Japanese consumers, known for their tight-fisted spending habits, are finally beginning to loosen up. This change in behavior could be a blessing, not only for the deflation-ravaged Japanese economy, but for Japan’s neighbors and trading partners as well. Japan’s economy, the second largest in the world, grew at an annual 5.5% rate in the fourth quarter of 2005, thanks largely to the revival in consumer demand. That was five times higher than the 1.1% annualized rate of growth in the US economy in the same period and three times higher than GDP growth in the eurozone in the fourth quarter.
Japan’s GDP deflator was softer than expected in the final three month of last year, however, declining at a 1.6% year-over-year rate, and most likely delaying the end of the Bank of Japan’s zero interest rate policy. “No wonder the yen didn’t know which way to turn,” says Charles Dumas, chief economist at London-based Lombard Street Research. “The economy is booming and deflation intensifies!”

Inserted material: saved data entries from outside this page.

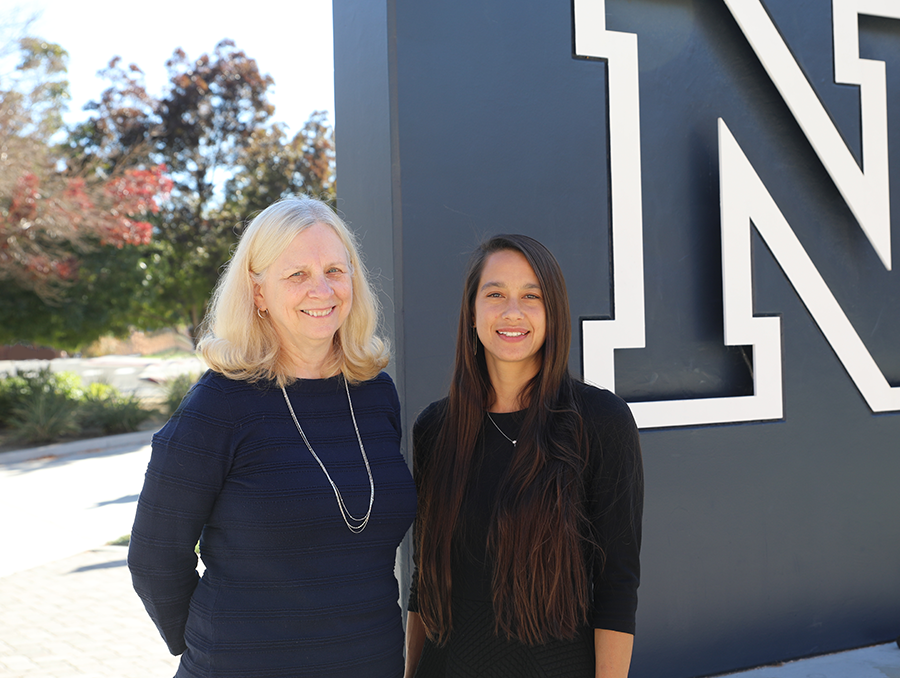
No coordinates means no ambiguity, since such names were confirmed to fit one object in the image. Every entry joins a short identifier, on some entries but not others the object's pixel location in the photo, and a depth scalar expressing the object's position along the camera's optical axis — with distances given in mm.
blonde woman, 1802
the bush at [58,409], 13328
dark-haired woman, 1894
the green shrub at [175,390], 16219
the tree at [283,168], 17406
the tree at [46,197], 12211
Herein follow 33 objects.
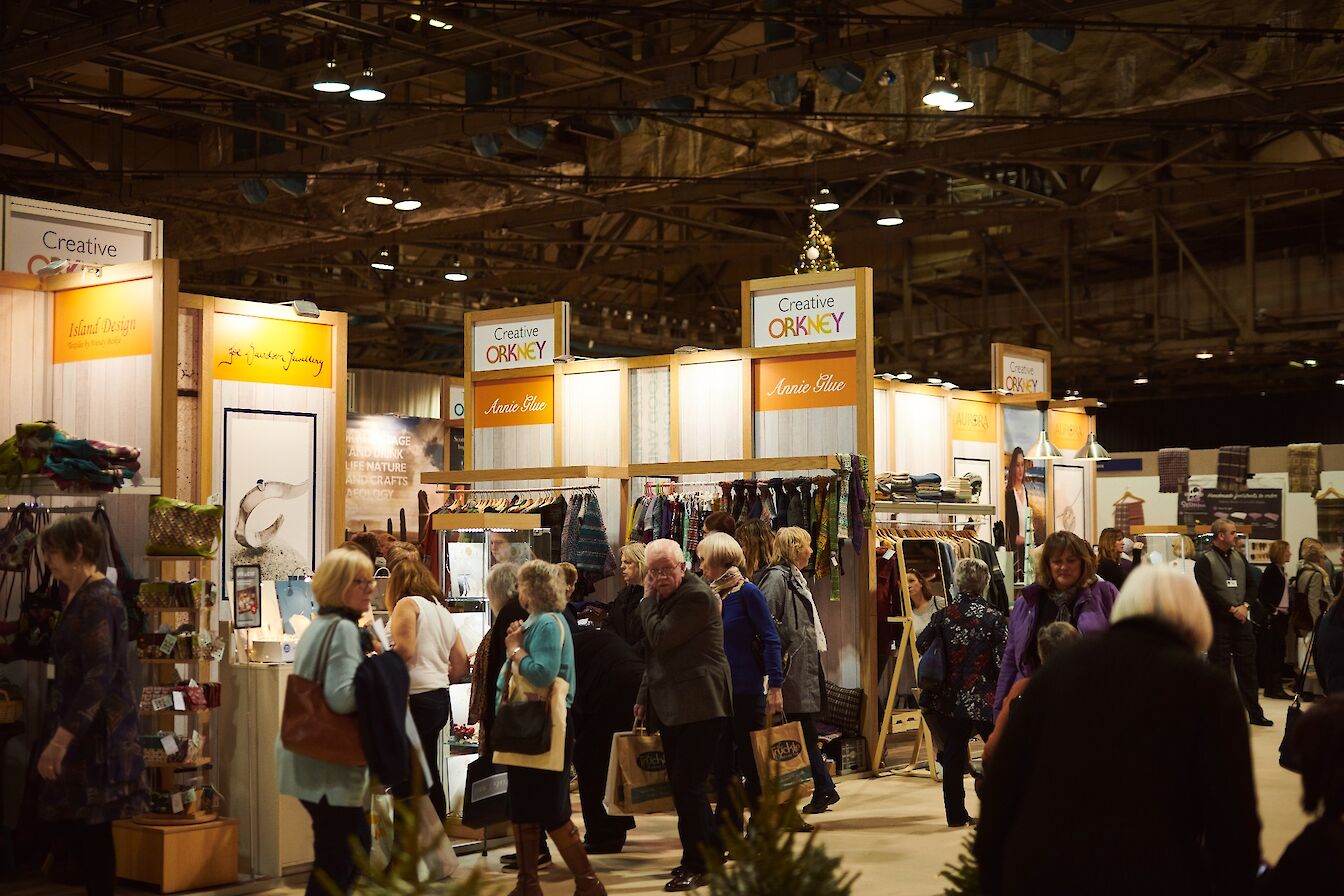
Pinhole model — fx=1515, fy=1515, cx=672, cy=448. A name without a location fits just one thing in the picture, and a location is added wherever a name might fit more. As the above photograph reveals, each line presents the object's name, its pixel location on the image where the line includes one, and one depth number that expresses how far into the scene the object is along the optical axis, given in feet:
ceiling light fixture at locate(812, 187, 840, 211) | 44.37
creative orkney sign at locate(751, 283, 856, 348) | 30.76
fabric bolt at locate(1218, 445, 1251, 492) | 55.01
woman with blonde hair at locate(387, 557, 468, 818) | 21.39
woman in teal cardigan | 18.45
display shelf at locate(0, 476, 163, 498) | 20.16
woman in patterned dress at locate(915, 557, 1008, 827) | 23.43
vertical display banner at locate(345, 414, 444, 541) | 54.54
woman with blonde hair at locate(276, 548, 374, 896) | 15.12
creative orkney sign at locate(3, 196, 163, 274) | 25.26
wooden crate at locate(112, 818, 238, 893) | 19.92
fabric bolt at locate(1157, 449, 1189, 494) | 56.08
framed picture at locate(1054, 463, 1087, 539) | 47.16
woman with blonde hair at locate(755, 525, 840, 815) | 25.77
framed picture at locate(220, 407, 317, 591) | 26.11
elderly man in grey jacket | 19.71
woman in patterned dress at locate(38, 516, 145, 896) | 17.02
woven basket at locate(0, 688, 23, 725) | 21.06
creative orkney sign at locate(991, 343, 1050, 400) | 43.65
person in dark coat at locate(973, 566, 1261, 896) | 9.24
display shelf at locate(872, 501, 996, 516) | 30.19
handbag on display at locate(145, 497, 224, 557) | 20.67
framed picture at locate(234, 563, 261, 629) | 21.20
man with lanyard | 36.29
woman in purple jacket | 20.03
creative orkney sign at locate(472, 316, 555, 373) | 36.04
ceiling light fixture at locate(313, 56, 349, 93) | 33.19
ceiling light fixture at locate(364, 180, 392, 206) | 43.52
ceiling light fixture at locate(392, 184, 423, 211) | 44.18
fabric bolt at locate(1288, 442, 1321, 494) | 52.90
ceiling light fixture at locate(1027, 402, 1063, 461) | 38.45
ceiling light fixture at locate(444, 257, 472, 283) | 57.52
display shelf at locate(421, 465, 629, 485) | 30.66
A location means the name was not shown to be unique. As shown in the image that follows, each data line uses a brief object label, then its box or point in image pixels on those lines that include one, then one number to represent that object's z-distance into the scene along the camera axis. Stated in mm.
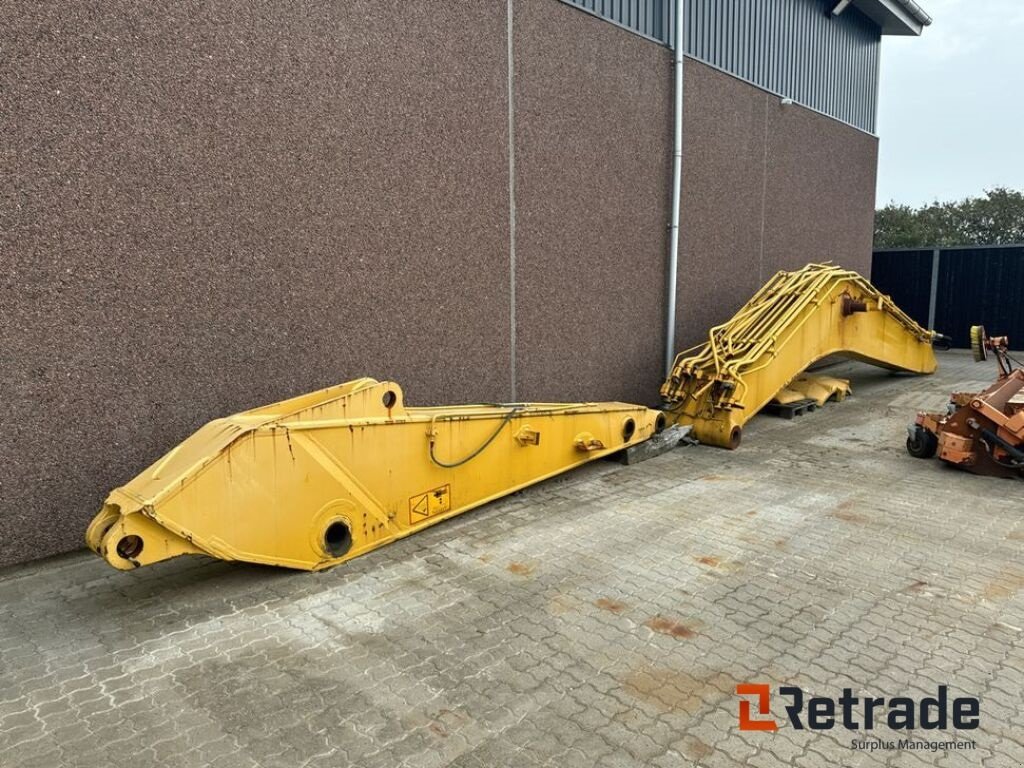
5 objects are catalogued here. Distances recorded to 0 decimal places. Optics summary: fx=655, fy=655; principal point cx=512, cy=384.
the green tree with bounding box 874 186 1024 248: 30078
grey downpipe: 8102
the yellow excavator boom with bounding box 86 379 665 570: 3160
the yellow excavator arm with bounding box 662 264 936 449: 6891
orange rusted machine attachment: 5500
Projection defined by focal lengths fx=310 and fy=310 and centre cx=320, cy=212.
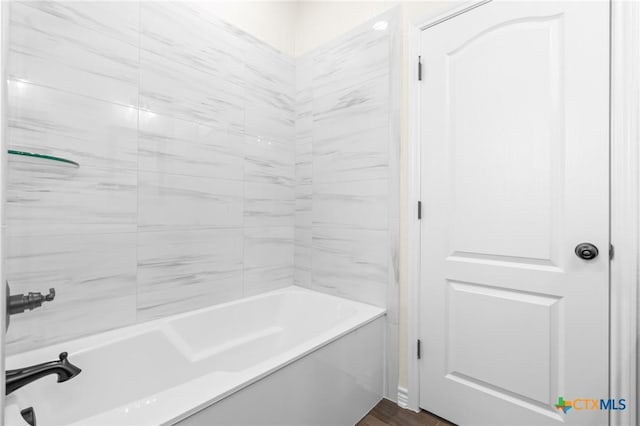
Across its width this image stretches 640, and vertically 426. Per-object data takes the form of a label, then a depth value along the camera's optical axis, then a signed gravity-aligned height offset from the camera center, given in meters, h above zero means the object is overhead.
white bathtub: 1.01 -0.68
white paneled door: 1.23 +0.00
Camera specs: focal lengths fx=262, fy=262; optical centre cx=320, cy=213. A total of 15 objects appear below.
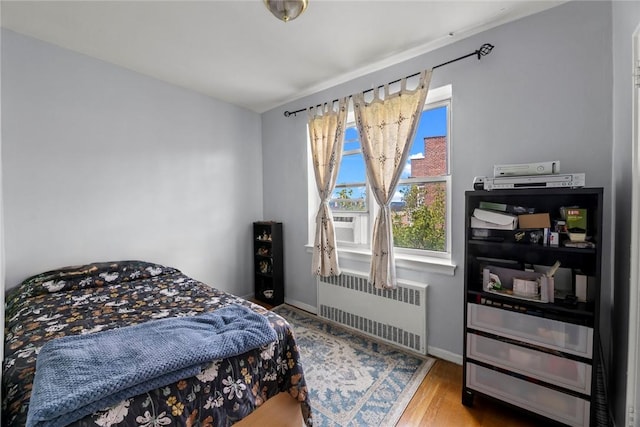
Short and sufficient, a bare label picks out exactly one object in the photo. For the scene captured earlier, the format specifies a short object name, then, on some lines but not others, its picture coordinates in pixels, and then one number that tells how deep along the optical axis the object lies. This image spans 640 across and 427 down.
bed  0.97
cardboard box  1.50
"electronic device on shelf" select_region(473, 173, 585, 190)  1.38
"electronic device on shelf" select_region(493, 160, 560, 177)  1.45
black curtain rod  1.86
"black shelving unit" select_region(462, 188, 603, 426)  1.35
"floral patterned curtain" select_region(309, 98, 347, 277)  2.66
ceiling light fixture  1.39
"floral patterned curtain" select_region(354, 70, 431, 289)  2.17
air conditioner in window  2.74
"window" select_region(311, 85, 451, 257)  2.20
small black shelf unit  3.28
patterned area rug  1.60
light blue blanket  0.84
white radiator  2.19
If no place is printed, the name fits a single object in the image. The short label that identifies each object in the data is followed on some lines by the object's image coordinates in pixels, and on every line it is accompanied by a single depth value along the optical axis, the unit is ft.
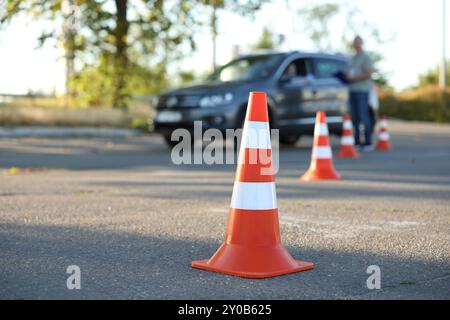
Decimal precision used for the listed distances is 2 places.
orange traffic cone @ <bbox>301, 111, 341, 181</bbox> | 29.81
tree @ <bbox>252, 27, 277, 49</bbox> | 189.47
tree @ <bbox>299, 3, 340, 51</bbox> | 174.40
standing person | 47.06
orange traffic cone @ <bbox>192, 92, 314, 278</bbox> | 13.42
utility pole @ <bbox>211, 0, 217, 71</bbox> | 59.14
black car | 43.37
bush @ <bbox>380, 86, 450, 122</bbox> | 127.54
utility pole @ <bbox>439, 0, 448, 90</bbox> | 146.72
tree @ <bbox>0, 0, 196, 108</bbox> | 58.49
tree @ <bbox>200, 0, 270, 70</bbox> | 59.21
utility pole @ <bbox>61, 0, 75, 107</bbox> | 57.52
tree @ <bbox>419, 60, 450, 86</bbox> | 207.72
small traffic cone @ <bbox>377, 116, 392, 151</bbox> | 48.26
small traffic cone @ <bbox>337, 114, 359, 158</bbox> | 41.09
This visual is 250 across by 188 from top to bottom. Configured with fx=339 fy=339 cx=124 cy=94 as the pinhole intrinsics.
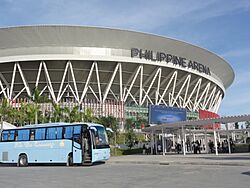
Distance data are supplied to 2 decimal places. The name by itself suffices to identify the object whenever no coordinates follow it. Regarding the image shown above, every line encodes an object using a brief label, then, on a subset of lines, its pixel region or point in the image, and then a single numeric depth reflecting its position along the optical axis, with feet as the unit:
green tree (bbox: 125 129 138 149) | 136.65
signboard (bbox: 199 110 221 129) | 190.49
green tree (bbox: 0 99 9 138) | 142.02
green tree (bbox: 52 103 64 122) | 143.26
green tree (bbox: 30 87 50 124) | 140.81
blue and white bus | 66.69
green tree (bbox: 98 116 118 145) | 153.69
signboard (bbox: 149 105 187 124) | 140.67
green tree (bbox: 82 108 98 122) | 145.38
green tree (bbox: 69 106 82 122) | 141.08
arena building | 164.86
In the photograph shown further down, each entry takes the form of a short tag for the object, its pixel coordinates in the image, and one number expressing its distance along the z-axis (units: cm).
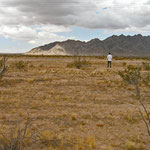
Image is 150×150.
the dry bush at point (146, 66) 2372
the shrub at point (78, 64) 2603
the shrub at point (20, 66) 2300
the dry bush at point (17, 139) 422
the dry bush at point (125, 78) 1327
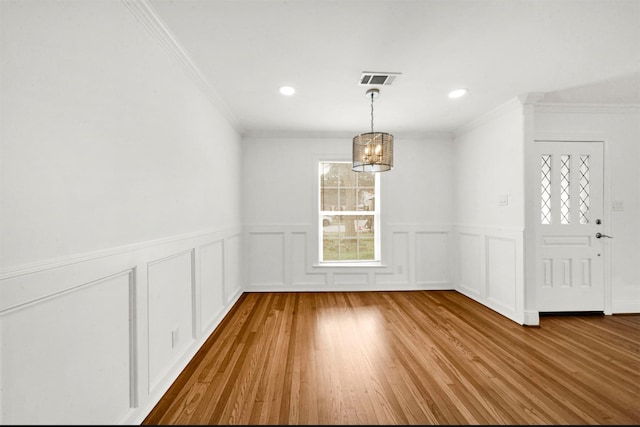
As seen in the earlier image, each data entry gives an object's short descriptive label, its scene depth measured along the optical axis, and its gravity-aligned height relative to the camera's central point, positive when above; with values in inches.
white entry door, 129.3 -11.8
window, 174.9 -1.4
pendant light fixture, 104.2 +23.1
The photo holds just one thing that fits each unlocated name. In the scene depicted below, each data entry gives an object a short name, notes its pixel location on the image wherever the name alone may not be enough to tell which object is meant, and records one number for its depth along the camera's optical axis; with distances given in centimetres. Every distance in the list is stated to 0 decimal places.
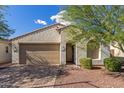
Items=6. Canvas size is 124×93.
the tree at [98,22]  445
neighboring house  991
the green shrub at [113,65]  623
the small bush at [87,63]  696
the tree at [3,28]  631
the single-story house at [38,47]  846
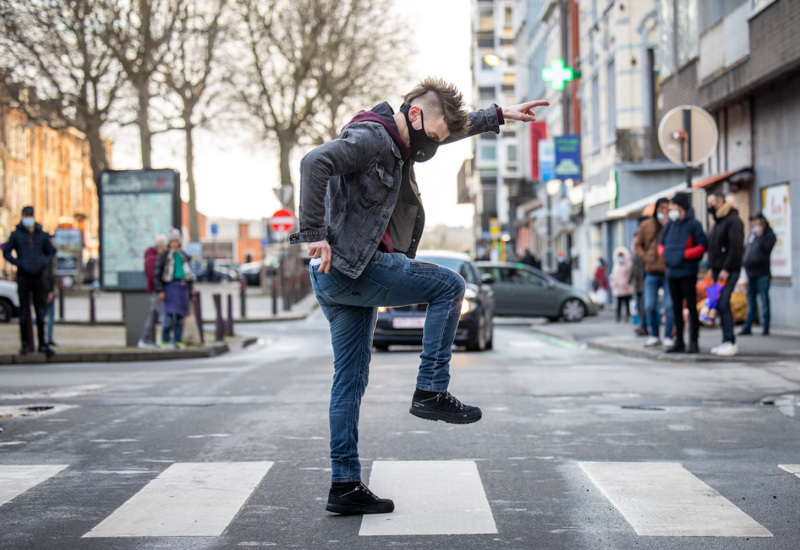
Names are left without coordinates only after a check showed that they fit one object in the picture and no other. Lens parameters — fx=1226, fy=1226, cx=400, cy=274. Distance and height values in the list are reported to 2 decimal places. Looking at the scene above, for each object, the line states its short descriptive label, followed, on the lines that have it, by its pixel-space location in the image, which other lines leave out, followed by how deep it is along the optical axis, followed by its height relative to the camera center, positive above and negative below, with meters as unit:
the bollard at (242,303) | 30.81 -1.00
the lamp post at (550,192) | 42.05 +2.28
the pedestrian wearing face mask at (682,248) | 14.06 +0.10
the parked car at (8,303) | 28.17 -0.83
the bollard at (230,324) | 22.45 -1.13
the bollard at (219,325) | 20.14 -1.02
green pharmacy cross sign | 29.41 +4.45
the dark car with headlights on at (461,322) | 16.75 -0.85
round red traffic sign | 33.03 +1.16
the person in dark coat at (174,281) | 17.66 -0.24
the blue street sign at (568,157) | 40.50 +3.36
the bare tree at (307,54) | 44.62 +7.75
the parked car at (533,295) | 28.44 -0.85
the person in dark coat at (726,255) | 14.46 +0.01
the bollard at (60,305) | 28.13 -0.93
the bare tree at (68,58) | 34.97 +6.30
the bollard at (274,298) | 31.63 -0.91
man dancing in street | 4.88 +0.06
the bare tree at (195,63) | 37.62 +6.67
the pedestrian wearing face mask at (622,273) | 25.14 -0.32
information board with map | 19.19 +0.75
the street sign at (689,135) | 15.76 +1.56
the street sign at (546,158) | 45.41 +3.82
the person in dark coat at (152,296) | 17.80 -0.46
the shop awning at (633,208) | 29.98 +1.28
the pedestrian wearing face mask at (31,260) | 16.05 +0.09
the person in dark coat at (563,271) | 37.19 -0.38
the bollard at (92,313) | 26.48 -1.02
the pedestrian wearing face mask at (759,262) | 17.98 -0.10
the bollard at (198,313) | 19.20 -0.80
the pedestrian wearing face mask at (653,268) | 15.78 -0.14
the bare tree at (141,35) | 36.50 +6.92
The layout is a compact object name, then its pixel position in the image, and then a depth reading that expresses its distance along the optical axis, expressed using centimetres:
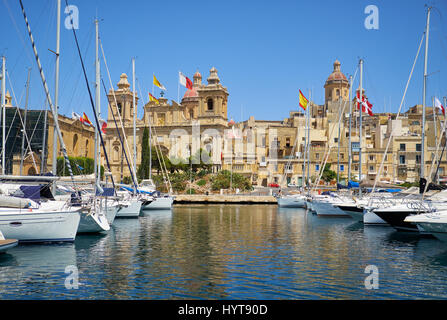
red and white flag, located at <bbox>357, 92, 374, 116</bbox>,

The quarterly growth rate of Japan’s GDP has risen 4.5% over four quarters, making up for the 2004 slowdown, Dumas says. This pickup in growth was not thwarted by the Chinese domestic demand and import slowdown in early 2005, which for a while held back Japan’s net exports. Later in 2005, the US boom took over as the dominant factor for net exports, but the chief force for Japan’s GDP growth has been domestic demand, according to Dumas. Japanese consumer confidence is at a 15-year high.
The current acceleration in the US economy could mean that Japan’s GDP will grow even faster in the first and second quarters of 2006, Dumas says. Now, if only Americans can learn to save more, while the Japanese spend more, global imbalances could begin to correct themselves.